# Misused Phrases



## HiDesertHal (Jun 11, 2017)

Too many people say "I could care less!" when they really mean  I "COULDN'T" care less. 

See the difference?

When you say "I could care less.", it literally means that you're NOT caring as little as you possibly could, and you COULD possibly care
 even less then you do now.

But when you say "I couldn't care less", that means that you're at the *lowest possible level of caring!
*
Do you find this explanation interesting or couldn't you care less?

HiDesertHal


----------



## Granny B. (Jun 11, 2017)

Here's a word that people often misuse:  irregardless vs. regardless.  Regardless already means without regard.  When you add "ir" to the beginning you're making a double negative.  Regardless is correct. 

Here's a phrase:  I made a 360 degree change in my life.  360 degrees is a full circle, so you are really back where you started.  It should be 180 degree change, which would be the opposite direction.

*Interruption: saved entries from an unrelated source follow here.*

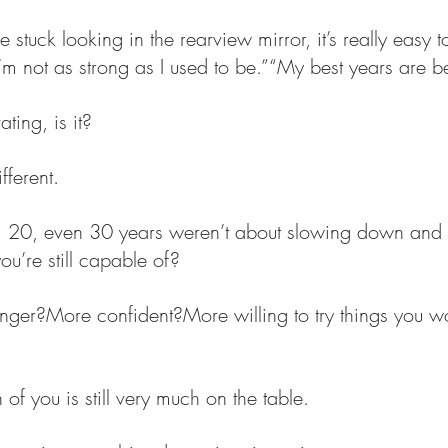
tuck looking in the rearview mirror, it’s really easy to 
I’m not as strong as I used to be.”“My best years are 
ating, is it?
fferent.
, 20, even 30 years weren’t about slowing down and f
u’re still capable of?
onger?More confident?More willing to try things you w
 of you is still very much on the table.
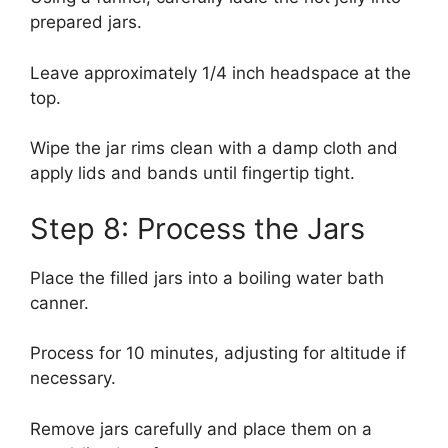
prepared jars.
Leave approximately 1/4 inch headspace at the
top.
Wipe the jar rims clean with a damp cloth and
apply lids and bands until fingertip tight.
Step 8: Process the Jars
Place the filled jars into a boiling water bath
canner.
Process for 10 minutes, adjusting for altitude if
necessary.
Remove jars carefully and place them on a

And a funny one:  When my brother was little, he would say "chicken doodle soup."


----------



## HazyDavey (Jun 11, 2017)

Shouldn't a near miss.. really be a crash?  (George Carlin)


----------



## Camper6 (Jun 11, 2017)

HiDesertHal said:


> Too many people say "I could care less!" when they really mean  I "COULDN'T" care less.
> 
> See the difference?
> 
> ...



If you say I could care less means that you care a little bit but you could care less than that little bit with a little bit more less effort.?


----------



## Loosey (Jun 12, 2017)

I am annoyed with the common misuse of the phrase "beg the question."  It seems more and more people use it to mean something like "compels the question to be asked," while traditionally it means "assumes the question has been answered."  Of course, definition is determined by usage, so before long it _will _​mean compels the question to be asked.


----------